In that moment—the first truly honest, unguarded moment he could ever remember having with his uncle—Gabe realized how lucky he was. How lucky he’d always been.
He was trying to think of something to say when Uncle Steve’s head snapped up, peering down the hallway. Gabe tried to follow his line of sight. “What? What is it?”
“Like you said. Thought I saw something.”
Gabe stared down the hallway, but it looked utterly deserted. He couldn’t even see motes of dust moving in the air. Uncle Steve said, “Come on, let’s get to the next room.” Gabe followed him. As far as he could tell, they were utterly alone, but that didn’t stop all the hairs on the back of his neck from standing straight up.
They moved on to the second room, which looked just like the first. Gabe approached the nearest shelf. The first book was called Skylines of Doom and Shadow.
“Wait,” he said.
“What? What’s wrong?”
Gabe pointed at the title. “This book. It’s . . . I’m pretty sure was in the first room, too.” He scanned the nearby spines, and all their titles were familiar. “All of these. I’ve already seen them.”
Uncle Steve glanced at
the shelf nearest him. “You’re right. Let’s try the next room,” he said.
But they found the same thing in that room, and in the room after that, and the one after that, too.
In the fifth room, Uncle Steve scowled and muttered a word he had made Gabe promise never to say in polite society. “Of course. Of course.” He turned back to Gabe. “The books are arranged differently, but . . . all these rooms. They’re the same. The Mirror Book. Just like the book titles reflect elements from ourselves, each of these rooms are reflections of one another. This is both a mind game and a maze of illusions. A Library of Mirrors.”
Gabe slumped. “So if the Mirror Book isn’t in any of the ones we’ve already been through . . . that means it’s just plain not here at all?”

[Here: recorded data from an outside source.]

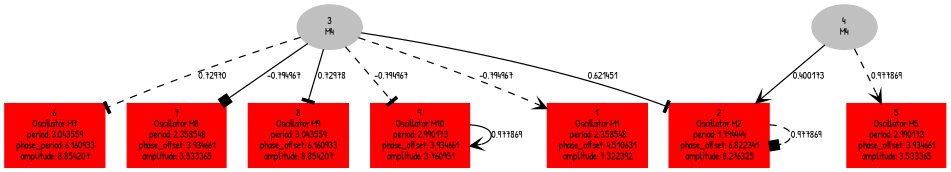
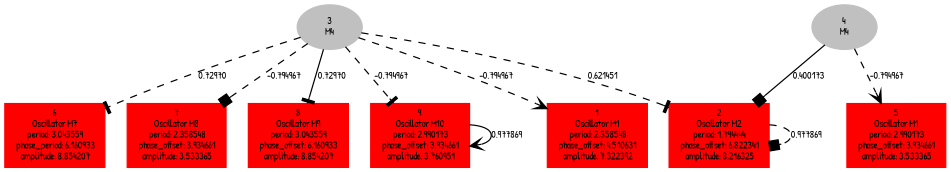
  digraph {
    fontname="Patrick Hand"
    forcelabels=true
    node [color=red fontname="Patrick Hand" fontsize=8 shape=box style=filled]
    edge [arrowhead=tee fontname="Patrick Hand" fontsize=8 style=dashed]
    n1 [label=<1<BR />Oscillator M1<BR /> period: 2.358548<BR /> phase_offset: 4.510631<BR /> amplitude: 7.322392>]
    n2 [label=<2<BR />Oscillator M2<BR /> period: 1.794444<BR /> phase_offset: 6.822341<BR /> amplitude: 8.216325>]
    n3 [color=grey label=<3<BR/>M4> shape=""]
    n4 [label=<6<BR />Oscillator M7<BR /> period: 3.043559<BR /> phase_period: 6.160933<BR /> amplitude: 8.854207>]
    n5 [label=<7<BR />Oscillator M8<BR /> period: 2.358548<BR /> phase_offset: 3.934661<BR /> amplitude: 3.533365>]
    n6 [label=<8<BR />Oscillator M9<BR /> period: 3.043559<BR /> phase_offset: 6.160933<BR /> amplitude: 8.854207>]
    n7 [label=<9<BR />Oscillator M10<BR /> period: 2.990173<BR /> phase_offset: 3.934661<BR /> amplitude: 3.760951>]
    n8 [color=grey label=<4<BR/>M4> shape=""]
-   n9 [label=<5<BR />Oscillator M5<BR /> period: 2.990173<BR /> phase_offset: 3.934661<BR /> amplitude: 3.533365>]
+   n9 [label=<5<BR />Oscillator M1<BR /> period: 2.990173<BR /> phase_offset: 3.934661<BR /> amplitude: 3.533365>]
    n2 -> n2 [arrowhead=box label="0.977869 "]
    n3 -> n1 [arrowhead=vee label="-0.794967 "]
-   n3 -> n2 [label="0.621451 " style=solid]
+   n3 -> n2 [label="0.621451 "]
    n3 -> n4 [label="0.72970 "]
-   n3 -> n5 [arrowhead=box label="-0.794967 " style=solid]
-   n3 -> n6 [label="0.72978 " style=solid]
+   n3 -> n5 [arrowhead=box label="-0.794967 "]
+   n3 -> n6 [label="0.72970 " style=solid]
    n3 -> n7 [label="-0.794967 "]
    n7 -> n7 [arrowhead=vee label="0.977869 " style=solid]
-   n8 -> n2 [arrowhead=vee label="0.400173 " style=solid]
-   n8 -> n9 [arrowhead=vee label="0.977869 "]
+   n8 -> n2 [arrowhead=box label="0.400173 " style=solid]
+   n8 -> n9 [arrowhead=vee label="-0.794967 "]
  }
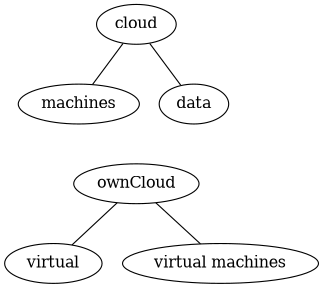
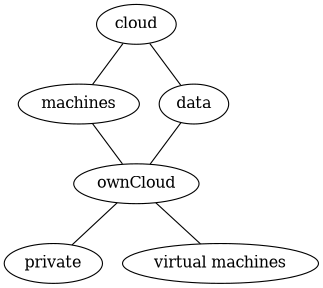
  digraph {
    edge [arrowhead=none]
    n1 [label=machines]
    ownCloud
-   private [label=virtual]
+   private
    "virtual machines"
    cloud
    data
+   n1 -> ownCloud
    ownCloud -> private
    ownCloud -> "virtual machines"
    cloud -> n1
    cloud -> data
+   data -> ownCloud
  }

Uncle Steve opened his mouth but stopped when a voice floated toward them from out in the hallway. A voice that crackled and hissed.
“Ga-a-abe . . . come here, Gabe . . .”
He and Uncle Steve stared at each other, wide-eyed.
Uncle Steve said, “Stay behind me,” and went to the door. Gabe followed closely—closely enough to peer under his uncle’s arm and get a good look at what waited for them outside in the corridor.
A boy stood there. He was on fire.
Gabe choked back a frightened cry.
The boy had Gabe’s face. No, more than that—it was Gabe. Same clothes, same hair, but flames licked up and down his limbs, his torso. The boy’s flesh blackened, cracked, bubbled, but immediately re-formed itself, burning and healing, burning and healing. He said, “There you are,” and smiled, and Gabe wanted to scream.
“It’s a fire elemental,” Uncle Steve said quietly. “Fire come to life.”
“What does it want?”
The elemental laughed. It sounded like tiny explosions. “You’re smart enough to know, Gabe.” It raised its hands, and the flames around them flared white-hot. “I want you to burn!”
The elemental thrust its hands forward, and Gabe shoved Uncle Steve out of the way. He felt his eyes burst into red-orange infernos. Twin lances of fire shot out from the elemental’s hands, but Gabe took control of them, bent them to his will, so they crooked ninety degrees and scoured the ceiling above.